BEGIN PROVIDED RECORDS

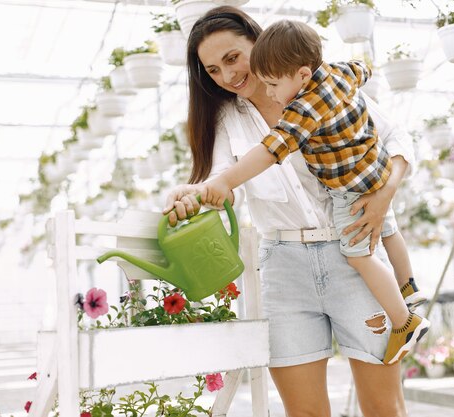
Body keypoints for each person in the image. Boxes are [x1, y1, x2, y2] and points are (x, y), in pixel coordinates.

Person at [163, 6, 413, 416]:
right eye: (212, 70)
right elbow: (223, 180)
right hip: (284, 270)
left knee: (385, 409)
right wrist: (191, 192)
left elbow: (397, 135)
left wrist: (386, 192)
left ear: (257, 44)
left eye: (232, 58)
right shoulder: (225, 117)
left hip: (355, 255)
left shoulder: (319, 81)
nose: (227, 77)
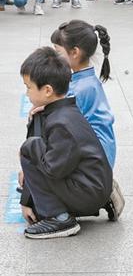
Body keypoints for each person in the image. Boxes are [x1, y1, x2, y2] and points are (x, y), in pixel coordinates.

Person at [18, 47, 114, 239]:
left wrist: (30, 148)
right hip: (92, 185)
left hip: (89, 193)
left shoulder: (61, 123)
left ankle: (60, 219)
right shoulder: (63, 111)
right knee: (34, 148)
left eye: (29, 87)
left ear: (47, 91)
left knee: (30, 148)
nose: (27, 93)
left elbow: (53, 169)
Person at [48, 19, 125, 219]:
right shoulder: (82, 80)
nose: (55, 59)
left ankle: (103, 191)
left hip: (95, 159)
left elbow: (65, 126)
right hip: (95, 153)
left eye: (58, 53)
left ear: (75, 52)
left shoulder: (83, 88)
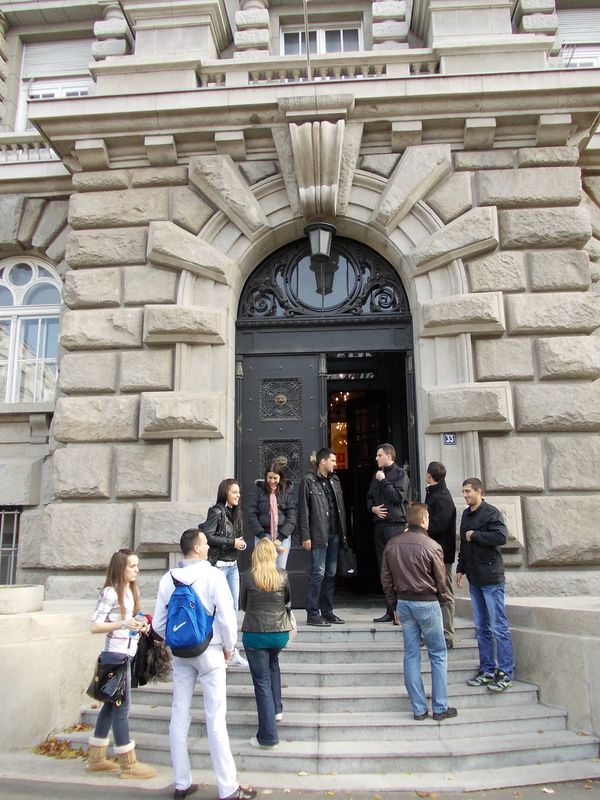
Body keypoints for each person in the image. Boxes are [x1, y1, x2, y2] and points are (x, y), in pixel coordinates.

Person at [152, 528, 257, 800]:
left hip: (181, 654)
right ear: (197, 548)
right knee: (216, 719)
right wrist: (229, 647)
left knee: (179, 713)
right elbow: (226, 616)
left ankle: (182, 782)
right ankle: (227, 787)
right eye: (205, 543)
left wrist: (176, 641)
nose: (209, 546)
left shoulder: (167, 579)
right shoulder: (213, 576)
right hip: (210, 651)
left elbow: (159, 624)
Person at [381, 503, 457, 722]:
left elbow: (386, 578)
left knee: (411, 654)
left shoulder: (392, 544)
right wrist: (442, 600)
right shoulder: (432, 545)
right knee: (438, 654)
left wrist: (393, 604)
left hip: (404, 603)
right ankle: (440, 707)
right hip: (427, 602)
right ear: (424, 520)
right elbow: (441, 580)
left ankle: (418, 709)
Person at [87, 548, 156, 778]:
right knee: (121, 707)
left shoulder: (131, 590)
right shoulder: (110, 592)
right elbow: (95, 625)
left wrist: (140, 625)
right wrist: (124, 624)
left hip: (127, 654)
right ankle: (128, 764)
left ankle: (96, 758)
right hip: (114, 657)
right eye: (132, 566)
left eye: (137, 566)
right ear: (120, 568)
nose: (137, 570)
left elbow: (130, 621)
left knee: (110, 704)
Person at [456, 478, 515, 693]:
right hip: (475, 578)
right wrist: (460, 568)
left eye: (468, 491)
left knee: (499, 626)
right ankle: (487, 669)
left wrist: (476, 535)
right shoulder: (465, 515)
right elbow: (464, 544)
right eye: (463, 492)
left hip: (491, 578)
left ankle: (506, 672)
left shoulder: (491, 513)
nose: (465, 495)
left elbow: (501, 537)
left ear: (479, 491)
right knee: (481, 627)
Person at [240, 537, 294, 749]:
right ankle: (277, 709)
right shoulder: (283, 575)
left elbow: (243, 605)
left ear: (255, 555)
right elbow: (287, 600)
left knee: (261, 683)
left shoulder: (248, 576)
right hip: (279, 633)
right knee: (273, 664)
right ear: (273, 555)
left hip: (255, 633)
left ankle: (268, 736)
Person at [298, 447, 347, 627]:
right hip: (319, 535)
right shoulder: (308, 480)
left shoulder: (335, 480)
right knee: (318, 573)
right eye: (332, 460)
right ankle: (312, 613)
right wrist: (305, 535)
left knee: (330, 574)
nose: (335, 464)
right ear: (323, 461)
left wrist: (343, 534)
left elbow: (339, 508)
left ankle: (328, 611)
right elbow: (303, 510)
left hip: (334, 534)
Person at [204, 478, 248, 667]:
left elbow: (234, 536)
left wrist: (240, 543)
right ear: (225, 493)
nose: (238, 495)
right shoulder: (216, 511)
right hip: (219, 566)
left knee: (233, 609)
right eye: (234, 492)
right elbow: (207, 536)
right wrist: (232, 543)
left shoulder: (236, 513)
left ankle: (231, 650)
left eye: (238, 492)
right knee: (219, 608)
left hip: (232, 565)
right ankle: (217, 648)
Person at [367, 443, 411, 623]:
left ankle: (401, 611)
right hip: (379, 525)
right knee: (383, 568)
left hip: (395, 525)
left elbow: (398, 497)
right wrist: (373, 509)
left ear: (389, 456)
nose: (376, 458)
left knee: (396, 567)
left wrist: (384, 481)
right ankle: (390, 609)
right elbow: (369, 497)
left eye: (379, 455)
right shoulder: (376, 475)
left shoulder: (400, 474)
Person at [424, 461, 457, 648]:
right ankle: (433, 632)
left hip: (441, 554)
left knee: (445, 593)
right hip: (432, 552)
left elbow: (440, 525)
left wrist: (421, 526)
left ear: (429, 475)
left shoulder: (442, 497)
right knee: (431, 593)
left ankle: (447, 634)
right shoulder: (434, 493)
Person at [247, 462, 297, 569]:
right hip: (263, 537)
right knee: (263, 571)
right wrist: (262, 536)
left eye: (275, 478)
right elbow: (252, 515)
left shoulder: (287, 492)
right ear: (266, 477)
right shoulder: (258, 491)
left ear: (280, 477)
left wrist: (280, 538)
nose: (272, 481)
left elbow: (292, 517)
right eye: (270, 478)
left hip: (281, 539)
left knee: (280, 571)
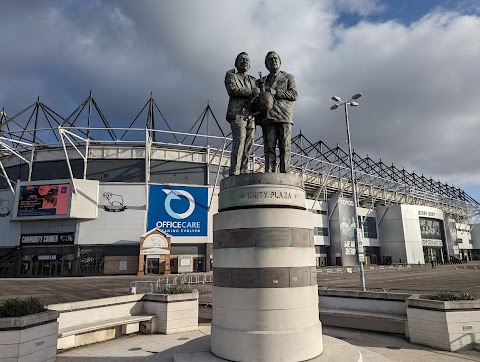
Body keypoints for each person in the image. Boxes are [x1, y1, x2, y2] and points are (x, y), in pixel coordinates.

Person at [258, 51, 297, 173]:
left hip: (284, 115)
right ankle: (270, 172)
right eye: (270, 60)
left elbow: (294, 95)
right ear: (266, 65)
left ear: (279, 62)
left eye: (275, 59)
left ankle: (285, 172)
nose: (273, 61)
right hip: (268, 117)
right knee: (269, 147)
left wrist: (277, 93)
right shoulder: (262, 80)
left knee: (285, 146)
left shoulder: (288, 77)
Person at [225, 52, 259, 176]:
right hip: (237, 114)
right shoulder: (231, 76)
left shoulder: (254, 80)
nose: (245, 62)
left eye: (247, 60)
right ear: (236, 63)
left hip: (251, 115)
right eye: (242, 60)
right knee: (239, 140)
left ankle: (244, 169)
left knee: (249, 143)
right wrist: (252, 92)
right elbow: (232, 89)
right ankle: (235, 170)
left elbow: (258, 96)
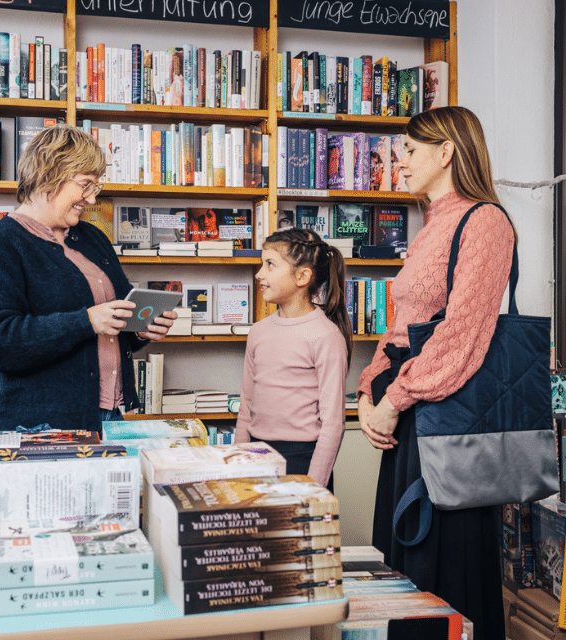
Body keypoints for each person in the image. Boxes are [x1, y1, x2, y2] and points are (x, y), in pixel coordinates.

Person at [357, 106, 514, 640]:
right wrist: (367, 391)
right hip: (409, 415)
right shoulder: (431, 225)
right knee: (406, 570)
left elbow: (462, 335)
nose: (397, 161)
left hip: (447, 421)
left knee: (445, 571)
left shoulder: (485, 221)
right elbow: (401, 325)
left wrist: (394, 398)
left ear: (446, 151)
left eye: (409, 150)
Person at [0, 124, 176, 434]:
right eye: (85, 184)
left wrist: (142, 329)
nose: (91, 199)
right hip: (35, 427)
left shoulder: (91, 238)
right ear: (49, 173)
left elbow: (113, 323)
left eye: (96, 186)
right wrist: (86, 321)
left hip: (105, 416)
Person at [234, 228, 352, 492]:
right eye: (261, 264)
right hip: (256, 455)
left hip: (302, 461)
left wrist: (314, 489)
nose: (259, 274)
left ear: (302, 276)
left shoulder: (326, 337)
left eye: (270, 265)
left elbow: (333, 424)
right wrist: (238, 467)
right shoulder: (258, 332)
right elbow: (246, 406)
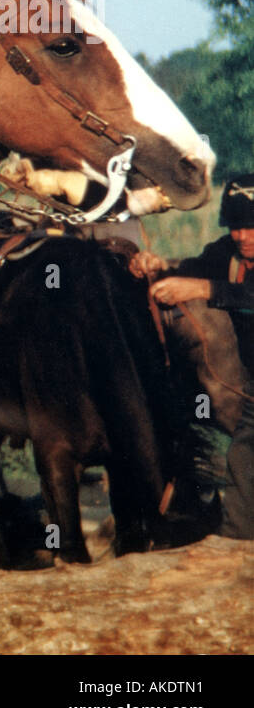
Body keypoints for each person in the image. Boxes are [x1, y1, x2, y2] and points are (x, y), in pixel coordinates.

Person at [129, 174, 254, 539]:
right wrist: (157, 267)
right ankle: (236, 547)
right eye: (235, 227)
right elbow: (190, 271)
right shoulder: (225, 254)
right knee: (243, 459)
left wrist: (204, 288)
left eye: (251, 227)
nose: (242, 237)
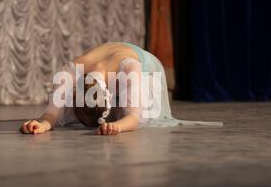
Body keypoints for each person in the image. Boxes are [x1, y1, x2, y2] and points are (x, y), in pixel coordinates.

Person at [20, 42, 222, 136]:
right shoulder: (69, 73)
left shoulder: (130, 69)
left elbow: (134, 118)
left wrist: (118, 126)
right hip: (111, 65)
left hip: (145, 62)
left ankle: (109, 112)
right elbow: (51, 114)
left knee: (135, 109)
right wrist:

END PROVIDED RECORDS

### [ACTIVITY]
Set down, word for word, the line that contains "right hip: (111, 65)" and all lines after it up to the end of the listing.

### [ANSWER SECTION]
right hip: (111, 65)
left hip: (145, 62)
left ankle: (109, 112)
right elbow: (51, 114)
left knee: (135, 109)
right wrist:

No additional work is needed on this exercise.